Maybe all of this means that games make a perceivable difference in well-being when things are bleak.

In 2020, we needed escapism even more than today.

Nah, it just means that the study was conducted in a way to get this result. Studies like this mean absolutely nothing since they can be so weighted in one direction that it serves no real purpose outside of someone with a lot of money wanting their side to be academically reported.


2y ago


I don't think there's any bias here. This is a study from the University of Oxford, one of the most prestigious colleges in the world. Studies like this are to present facts, the companies supplied the data, but they don't control what or how it's reported. It's a good sample size, almost 40,000 people over a reasonable timeframe.

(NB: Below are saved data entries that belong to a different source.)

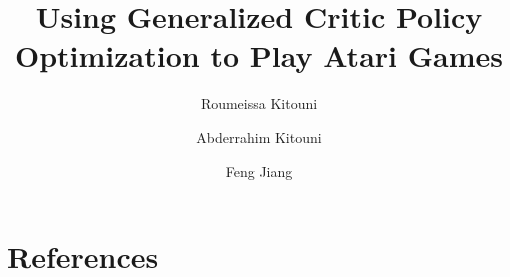 \documentclass[review]{elsarticle}
\begin{document}
\begin{frontmatter}

\title{Using Generalized Critic Policy Optimization to Play Atari Games}

\author[hbn]{Roumeissa Kitouni}

\author[cne]{Abderrahim Kitouni}

\author[hbn]{Feng Jiang}

\address[hbn]{Harbin Institute of Technology, 92 Xidazhi Street, Nangang District, Harbin City, Heilongjiang Province, China}
\address[cne]{Université frères Mentouri Constantine 1, route d'Ain El Bey, 25017 Constantine, Algeria}



\end{frontmatter}







%

%

%

\section*{References}


\end{document}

I caught wind of this on an Irish news programme from Ireland's national radio broadcaster, Drivetime. The 2 presenters of the show were dismissive of the report, like they're more qualified than people at the University of Oxford to comment.

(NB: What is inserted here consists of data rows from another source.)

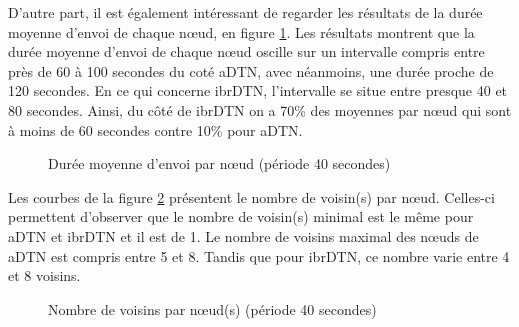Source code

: \documentclass[a4paper,10pt]{article}
\begin{document}
D’autre part, il est également intéressant de regarder les résultats de la durée moyenne d'envoi de chaque nœud, en figure \ref{fig:40_avg_snd_duration}. Les résultats montrent que la durée moyenne d'envoi de chaque nœud oscille sur un intervalle compris entre près de 60 à 100 secondes du coté aDTN, avec néanmoins, une durée proche de 120 secondes. En ce qui concerne ibrDTN, l’intervalle se situe entre presque 40 et 80 secondes. Ainsi, du côté de ibrDTN on a 70\% des moyennes par nœud qui sont à moins de 60 secondes contre 10\% pour aDTN.\par

\begin{figure}[h!]
    \centering
    \caption{Durée moyenne d'envoi par nœud (période 40 secondes)}
    \label{fig:40_avg_snd_duration}
\end{figure}

Les courbes de la figure \ref{fig:40_nb_neighbors} présentent le nombre de voisin(s) par nœud. Celles-ci permettent d'observer que le nombre de voisin(s) minimal est le même pour aDTN et ibrDTN et il est de 1. Le nombre de voisins maximal des nœuds de aDTN est compris entre 5 et 8. Tandis que pour ibrDTN, ce nombre varie entre 4 et 8 voisins.

\begin{figure}[h!]
    \centering
    \caption{Nombre de voisins par nœud(s) (période 40 secondes)}
    \label{fig:40_nb_neighbors}
\end{figure}
\end{document}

I see this report as positive, playing video games doesn't turn people into madmen, so to speak. You know, how they're often portrayed as the scapegoat by the media, when something horrible happens.


2y ago

It’s good to see studies done to support what most of us already know.

Obviously this doesn’t cover situations where people spend “too much time” gaming to the point other life responsibilities are forgotten. But that can happen with other media or hobbies too.

This study is looking at “normal” gaming habits and finding they have no negative impact.